(Page-level text extractions)
↓

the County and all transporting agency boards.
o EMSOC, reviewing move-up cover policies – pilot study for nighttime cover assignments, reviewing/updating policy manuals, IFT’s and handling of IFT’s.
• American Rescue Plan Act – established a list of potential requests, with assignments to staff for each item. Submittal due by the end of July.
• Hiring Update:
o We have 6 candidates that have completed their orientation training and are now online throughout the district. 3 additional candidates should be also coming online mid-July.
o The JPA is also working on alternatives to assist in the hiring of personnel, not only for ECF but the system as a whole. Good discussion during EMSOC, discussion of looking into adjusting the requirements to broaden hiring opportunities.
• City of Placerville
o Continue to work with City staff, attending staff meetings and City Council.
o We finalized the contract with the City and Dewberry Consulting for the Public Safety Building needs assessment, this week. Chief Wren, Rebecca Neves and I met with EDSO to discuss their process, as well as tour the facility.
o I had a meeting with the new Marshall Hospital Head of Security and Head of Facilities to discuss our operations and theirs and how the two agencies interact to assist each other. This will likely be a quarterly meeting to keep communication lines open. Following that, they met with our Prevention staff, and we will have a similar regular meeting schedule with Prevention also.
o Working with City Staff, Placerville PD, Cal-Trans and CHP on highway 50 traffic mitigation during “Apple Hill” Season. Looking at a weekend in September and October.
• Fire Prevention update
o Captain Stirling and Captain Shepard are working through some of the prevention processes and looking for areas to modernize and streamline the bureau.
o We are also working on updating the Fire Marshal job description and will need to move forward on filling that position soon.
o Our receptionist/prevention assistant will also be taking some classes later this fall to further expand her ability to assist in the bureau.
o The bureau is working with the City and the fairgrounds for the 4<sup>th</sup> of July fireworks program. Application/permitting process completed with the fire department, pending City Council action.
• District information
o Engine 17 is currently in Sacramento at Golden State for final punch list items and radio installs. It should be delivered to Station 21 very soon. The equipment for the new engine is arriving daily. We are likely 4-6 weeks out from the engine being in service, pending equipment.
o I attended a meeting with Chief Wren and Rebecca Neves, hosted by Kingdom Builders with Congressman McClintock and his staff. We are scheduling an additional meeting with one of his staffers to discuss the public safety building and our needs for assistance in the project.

↑

TASK GOAL: Of the entries listed above, reproduce only the lines starting at the line containing "o We have 6" and ending at the line containing "o We finalized". Include both, exactly as they stand.

REPLY:
o We have 6 candidates that have completed their orientation training and are now online throughout the district. 3 additional candidates should be also coming online mid-July.
o The JPA is also working on alternatives to assist in the hiring of personnel, not only for ECF but the system as a whole. Good discussion during EMSOC, discussion of looking into adjusting the requirements to broaden hiring opportunities.
• City of Placerville
o Continue to work with City staff, attending staff meetings and City Council.
o We finalized the contract with the City and Dewberry Consulting for the Public Safety Building needs assessment, this week. Chief Wren, Rebecca Neves and I met with EDSO to discuss their process, as well as tour the facility.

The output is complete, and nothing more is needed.